● **Passage**:
● ● ● ● ● ● ●
Day 464: Module Capstone: Data Model and Storage Baseline

The core idea: A data model and storage baseline turns product invariants into a concrete contract about where facts become authoritative, how they are indexed and propagated, and how the system is repaired when those copies drift or fail.

Today's "Aha!" Moment

In Systems of Record vs Derived Data, PayLedger decided that PostgreSQL settles payout truth while Elasticsearch and the warehouse project that truth for different consumers. In Storage Engines: Log-Structured vs Page-Oriented, the platform learned why those systems pay very different I/O and maintenance costs even when they represent the same business entities. This capstone freezes those lessons into one production baseline for the launch of same-day payroll runs.

That baseline has to answer uncomfortable questions before traffic does. Which rows are allowed to define whether worker w_2841 in payroll run apr-2026-same-day has really been paid? Which indexes belong on the hot transactional path, and which queries should be pushed into a derived search surface instead? If support sees stale search results during a cutoff window, what is the approved recovery path, and which store is allowed to win the argument?
● ● ● ● ● ● ●
● **Extracted material**:
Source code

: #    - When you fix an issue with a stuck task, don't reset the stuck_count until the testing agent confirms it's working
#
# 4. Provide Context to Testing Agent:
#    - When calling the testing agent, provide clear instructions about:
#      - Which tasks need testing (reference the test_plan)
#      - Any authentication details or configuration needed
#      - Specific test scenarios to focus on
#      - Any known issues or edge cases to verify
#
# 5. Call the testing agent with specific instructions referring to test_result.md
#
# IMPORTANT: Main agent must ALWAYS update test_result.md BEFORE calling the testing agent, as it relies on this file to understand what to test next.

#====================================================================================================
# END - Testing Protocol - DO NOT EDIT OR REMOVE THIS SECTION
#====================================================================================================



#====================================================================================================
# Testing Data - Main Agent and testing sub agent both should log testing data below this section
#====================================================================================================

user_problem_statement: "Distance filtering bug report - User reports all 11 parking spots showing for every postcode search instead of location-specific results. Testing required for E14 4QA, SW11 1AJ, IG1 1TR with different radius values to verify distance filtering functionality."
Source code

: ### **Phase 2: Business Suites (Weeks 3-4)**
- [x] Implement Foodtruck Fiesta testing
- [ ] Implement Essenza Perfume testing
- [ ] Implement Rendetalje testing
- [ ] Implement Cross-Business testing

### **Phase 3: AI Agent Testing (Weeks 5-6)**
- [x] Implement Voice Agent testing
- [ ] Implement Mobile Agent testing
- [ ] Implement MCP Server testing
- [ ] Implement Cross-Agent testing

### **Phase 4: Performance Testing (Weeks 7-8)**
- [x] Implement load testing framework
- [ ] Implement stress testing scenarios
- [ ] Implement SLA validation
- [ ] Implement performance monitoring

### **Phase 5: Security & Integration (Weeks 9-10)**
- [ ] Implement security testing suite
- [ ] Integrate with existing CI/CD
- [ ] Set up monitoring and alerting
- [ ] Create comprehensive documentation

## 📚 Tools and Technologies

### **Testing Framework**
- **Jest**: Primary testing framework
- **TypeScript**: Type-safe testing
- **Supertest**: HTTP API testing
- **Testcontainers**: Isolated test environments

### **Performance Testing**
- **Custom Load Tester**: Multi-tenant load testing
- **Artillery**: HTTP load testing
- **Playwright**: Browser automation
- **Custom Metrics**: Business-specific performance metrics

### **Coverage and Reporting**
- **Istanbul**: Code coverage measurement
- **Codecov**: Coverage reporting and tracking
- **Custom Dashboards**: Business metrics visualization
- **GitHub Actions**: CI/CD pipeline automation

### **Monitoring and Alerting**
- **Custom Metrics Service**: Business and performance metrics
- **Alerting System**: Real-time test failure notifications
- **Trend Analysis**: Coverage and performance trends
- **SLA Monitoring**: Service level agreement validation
● ● ● ● ● ● ●
● **Activity list**:
(a) Could you reproduce the capstone text between "The core idea: A" and "same-day payroll runs.", inclusive, swapping "Elasticsearch" for "OpenSearch"?
(b) Which data stores does the capstone text name as part of PayLedger's setup?
(c) In the capstone text, which launch is the production baseline meant for?

● **Answers for each item**:
(a)
The core idea: A data model and storage baseline turns product invariants into a concrete contract about where facts become authoritative, how they are indexed and propagated, and how the system is repaired when those copies drift or fail.

Today's "Aha!" Moment

In Systems of Record vs Derived Data, PayLedger decided that PostgreSQL settles payout truth while OpenSearch and the warehouse project that truth for different consumers. In Storage Engines: Log-Structured vs Page-Oriented, the platform learned why those systems pay very different I/O and maintenance costs even when they represent the same business entities. This capstone freezes those lessons into one production baseline for the launch of same-day payroll runs.

(b) PostgreSQL, Elasticsearch, and the warehouse.

(c) The launch of same-day payroll runs.